Transportation Dept. Grants $185 Mln For 45 Projects To Reconnect Communities

Transportation Secretary Pete Buttigieg announced a $185 million grant for 45 projects through the new Reconnecting Communities Pilot Program, a first-of-its-kind initiative to reconnect communities that are cut off from opportunity and burdened by past transportation infrastructure decisions.

“We are proud to announce the first grantees of our Reconnecting Communities Program, which will unite neighborhoods, ensure the future is better than the past, and provide Americans with better access to jobs, health care, groceries and other essentials,” said Buttigieg.

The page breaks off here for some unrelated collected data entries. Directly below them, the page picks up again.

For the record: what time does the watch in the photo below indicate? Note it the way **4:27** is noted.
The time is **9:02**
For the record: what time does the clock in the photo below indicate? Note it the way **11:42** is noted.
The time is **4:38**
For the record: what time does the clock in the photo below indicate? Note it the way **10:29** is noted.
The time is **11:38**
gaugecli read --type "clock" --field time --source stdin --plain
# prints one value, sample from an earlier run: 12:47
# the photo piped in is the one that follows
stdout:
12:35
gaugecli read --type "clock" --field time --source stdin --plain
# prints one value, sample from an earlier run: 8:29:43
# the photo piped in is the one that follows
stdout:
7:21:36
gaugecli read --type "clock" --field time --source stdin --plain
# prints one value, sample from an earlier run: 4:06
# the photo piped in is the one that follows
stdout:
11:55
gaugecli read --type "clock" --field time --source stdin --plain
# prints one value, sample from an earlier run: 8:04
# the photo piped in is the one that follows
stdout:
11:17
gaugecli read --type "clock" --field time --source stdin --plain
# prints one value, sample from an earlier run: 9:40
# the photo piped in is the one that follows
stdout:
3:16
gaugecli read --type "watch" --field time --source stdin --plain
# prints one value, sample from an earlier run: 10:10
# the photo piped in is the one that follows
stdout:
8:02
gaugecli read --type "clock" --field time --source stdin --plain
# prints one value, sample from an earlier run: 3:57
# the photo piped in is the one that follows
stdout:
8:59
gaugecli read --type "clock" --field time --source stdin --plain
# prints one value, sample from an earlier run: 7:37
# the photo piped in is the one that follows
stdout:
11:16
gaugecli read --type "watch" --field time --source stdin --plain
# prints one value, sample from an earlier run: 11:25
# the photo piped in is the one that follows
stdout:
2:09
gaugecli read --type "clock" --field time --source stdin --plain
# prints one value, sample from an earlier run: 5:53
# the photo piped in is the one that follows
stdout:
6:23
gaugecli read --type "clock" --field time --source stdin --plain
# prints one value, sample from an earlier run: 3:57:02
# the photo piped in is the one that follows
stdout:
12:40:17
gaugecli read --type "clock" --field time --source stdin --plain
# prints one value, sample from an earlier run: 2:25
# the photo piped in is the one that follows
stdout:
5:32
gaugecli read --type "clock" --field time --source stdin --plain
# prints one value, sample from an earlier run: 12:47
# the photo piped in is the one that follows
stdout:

In the first round of funding for the Reconnecting Communities Program, the Department of Transportation is awarding 39 Planning Grants and six Capital Construction grants.

Buffalo, New York will receive $55.6 million to build a new highway cap and tunnel over the Kensington Expressway, a physical barrier that isolates residents on the city’s primarily Black east side. The cap will reconnect several east-west roads that the expressway severed.

The City of Long Beach, California, will receive $30 million to redesign West Shoreline Drive, converting the urban freeway into a landscaped, lower-speed roadway.

Sac and Fox Tribe of Mississippi in Iowa/Meskwaki will receive $1.2 million to plan a project to cross barriers formed by US Highway 30, a highway that has created hazardous conditions for the rural, tribal community that lives to the east but works on the west side of the highway.

Birmingham, Alabama will receive $800,000 for the city’s Transportation Capital Investment Plan, which will advance data-driven transportation recommendations to mitigate the negative impacts of existing rail and highway infrastructure on the connectivity of many of Birmingham’s historic neighborhoods, and historically Black communities especially.

Baltimore, Maryland will receive $2 million to address the impacts caused by the construction of US 40/Franklin-Mulberry Expressway. Commonly referred to as “The Highway to Nowhere,” the never-completed project divided several historically Black communities on the city’s west side. This award will help plan for the redesign or removal of the highway to improve safety, access, opportunity, and innovation in West Baltimore.